SERBIA: Low Religious Education Enrolment Sparks Accusations.

Branko Bjelajac, Keston News Service, 12 October 2001

After enrolment began in Serbian schools for newly-instituted religious education classes, the Orthodox Synod and the Catholic Bishops' Conference issued separate statements fiercely attacking the ministry of education and sport for what they complained was the 'antidemocratic and illegal behaviour' by the minister and a group of his close associates 'against the basic democratic principle of equal treatment of religious education and the alternative subject, "civic education".' As preliminary results showed that few pupils had opted for religious classes, the Synod complained that parents had not been offered a fair choice. However, Serbia's education minister Gaso Knezevic denied to Keston News Service any accusations of bias, insisting that school principals had been instructed to be 'visibly neutral'.

This autumn the Serbian government introduced the religious education in the first grades of both primary and secondary schools for six religious communities: the Serbian Orthodox Church, the Roman Catholic Church, the Islamic Faith Community, the Jewish Faith Community, the Lutheran and the Reformed Churches (see KNS 22 December 2000). Such classes were introduced despite opposition from many intellectuals, university professors, non-governmental organisations and human rights groups. For those not interested in the religious classes another subject was created, 'civic education', although pupils could opt for no classes at all.

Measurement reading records
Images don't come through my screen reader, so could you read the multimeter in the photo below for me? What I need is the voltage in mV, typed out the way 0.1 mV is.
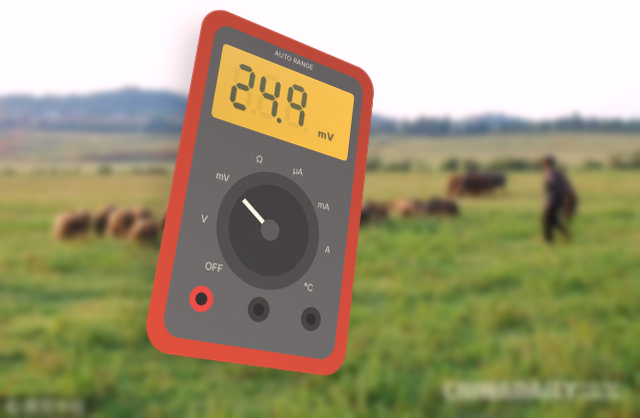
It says 24.9 mV
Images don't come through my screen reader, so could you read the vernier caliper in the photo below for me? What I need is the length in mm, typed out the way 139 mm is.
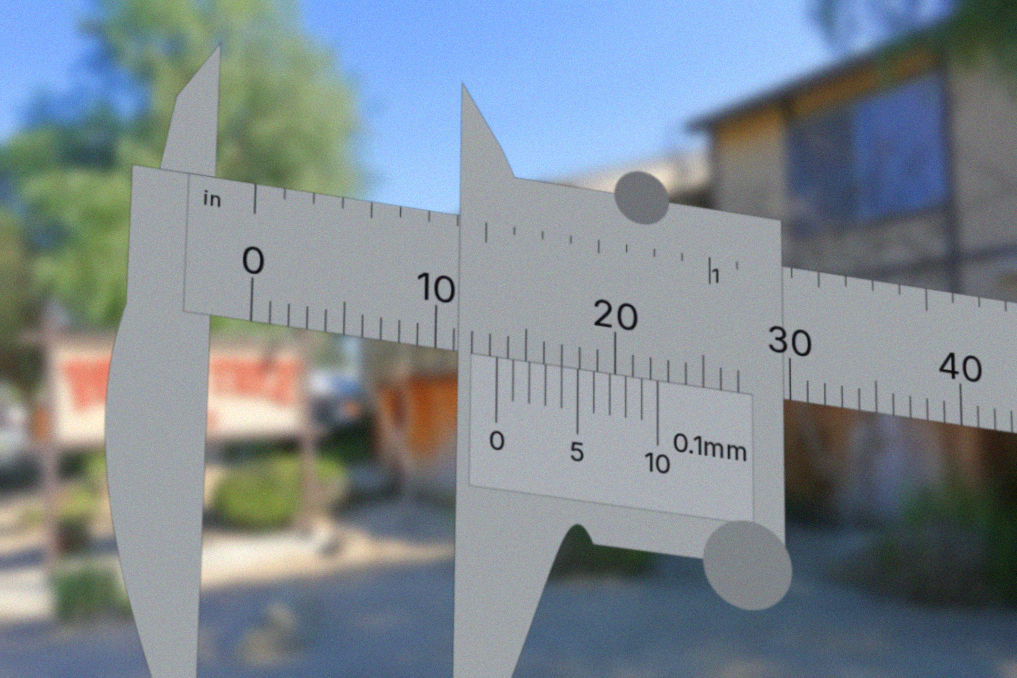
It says 13.4 mm
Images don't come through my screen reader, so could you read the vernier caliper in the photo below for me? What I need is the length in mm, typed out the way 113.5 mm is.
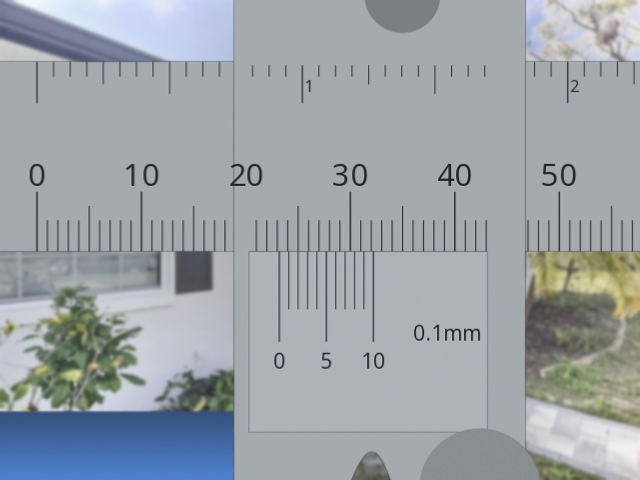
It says 23.2 mm
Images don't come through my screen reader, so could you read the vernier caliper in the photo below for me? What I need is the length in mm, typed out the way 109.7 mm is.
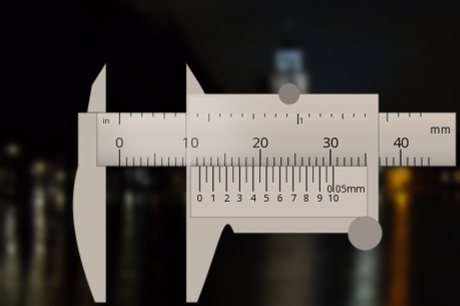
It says 11.4 mm
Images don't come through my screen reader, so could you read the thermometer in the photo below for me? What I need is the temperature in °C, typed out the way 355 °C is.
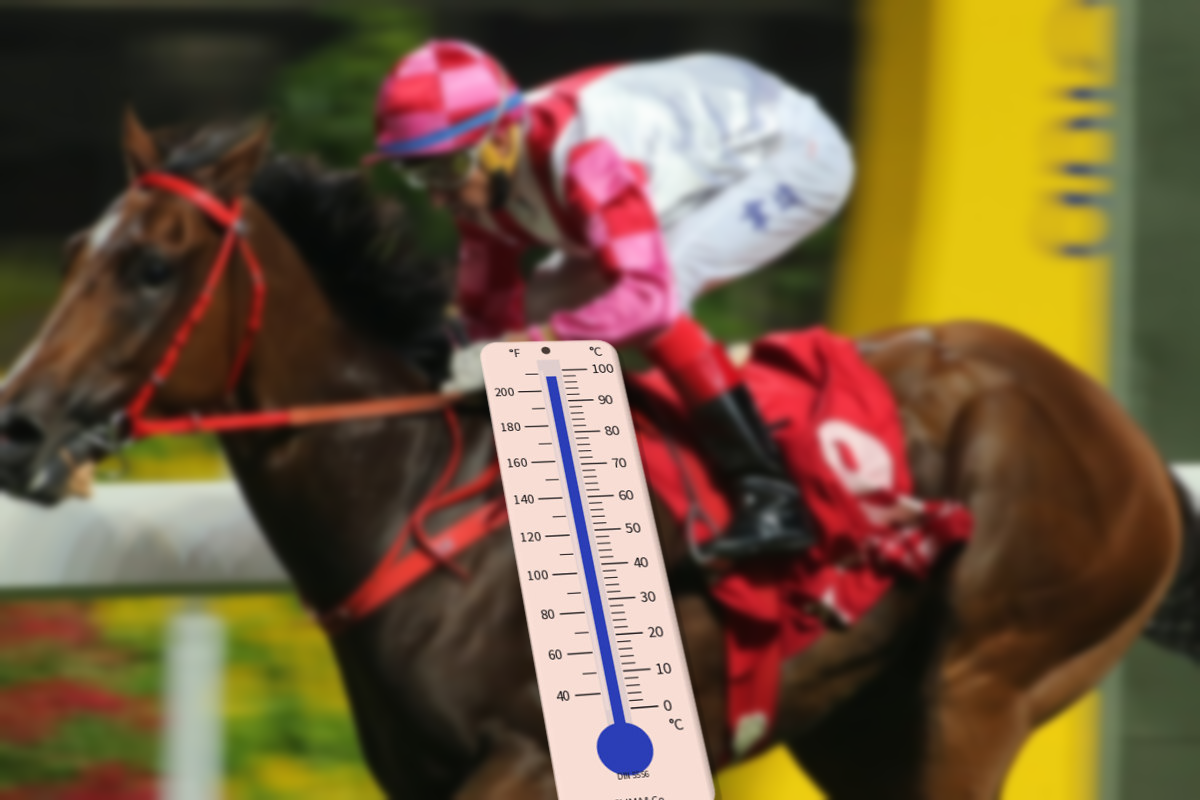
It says 98 °C
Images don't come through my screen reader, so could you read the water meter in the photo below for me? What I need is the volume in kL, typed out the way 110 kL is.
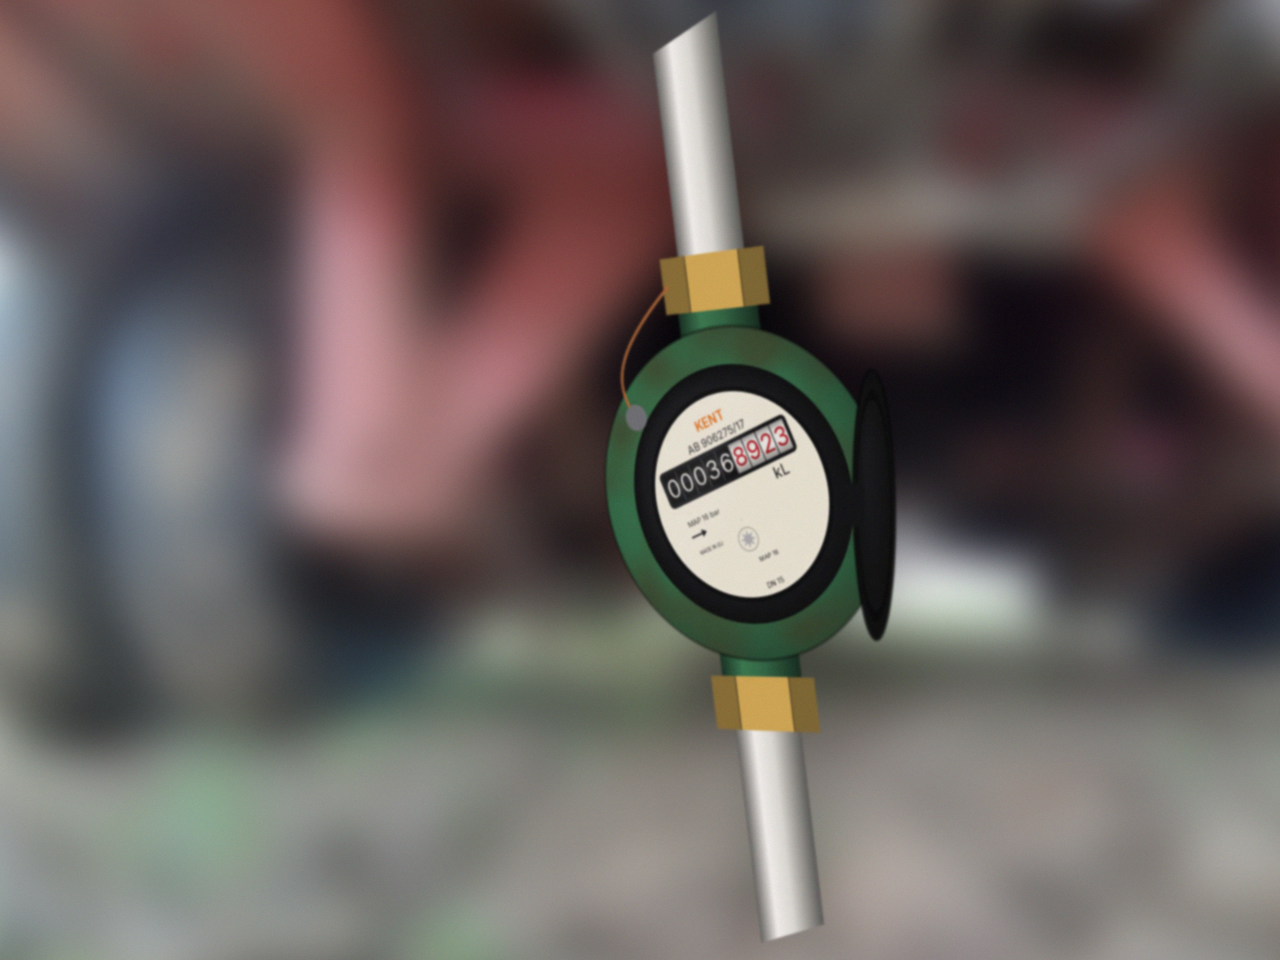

§ Tasks and exercises:
1. List the religious communities for which the article on religious education in Serbia says the new classes were introduced.
2. Proceed with the article on religious education in Serbia, starting after its final sentence.
The records above come from a separate source, unrelated to the text.

§ Task-by-task outputs:
1. The Serbian Orthodox Church, the Roman Catholic Church, the Islamic Faith Community, the Jewish Faith Community, the Lutheran Church, and the Reformed Church.

2.
In the event, only 36.2% of primary parents opted for religious education, while 22.4% opted for civic education, a statement issued by the education ministry on 2 October declared. The rest chose no extra classes. Some 15% of primary schools had failed to send in data. No official data were given for secondary schools, but preliminary results show that a large number of secondary pupils also opted for no classes at all. The education ministry estimated that fewer than 30% of secondary pupils had chosen religious education, with the figure in Belgrade at less than 20%. Serbia's religion ministry considers these low figures a disaster.

'The results of our survey are not completed yet... but we accept the position of "scapegoat" and are prepared for any result,' Knezevic declared in a statement sent to Keston by the education ministry on 4 October. 'The ministry of education and sport - identified in advance as the guilty party for the eventual, expected weak response from pupils to religious education - has from the beginning withheld any statements taking sides,' Knezevic's statement declared. 'Our every instruction to school principals contained the sentence: "You are instructed to be visibly neutral (in decision making)," which itself called for impartiality.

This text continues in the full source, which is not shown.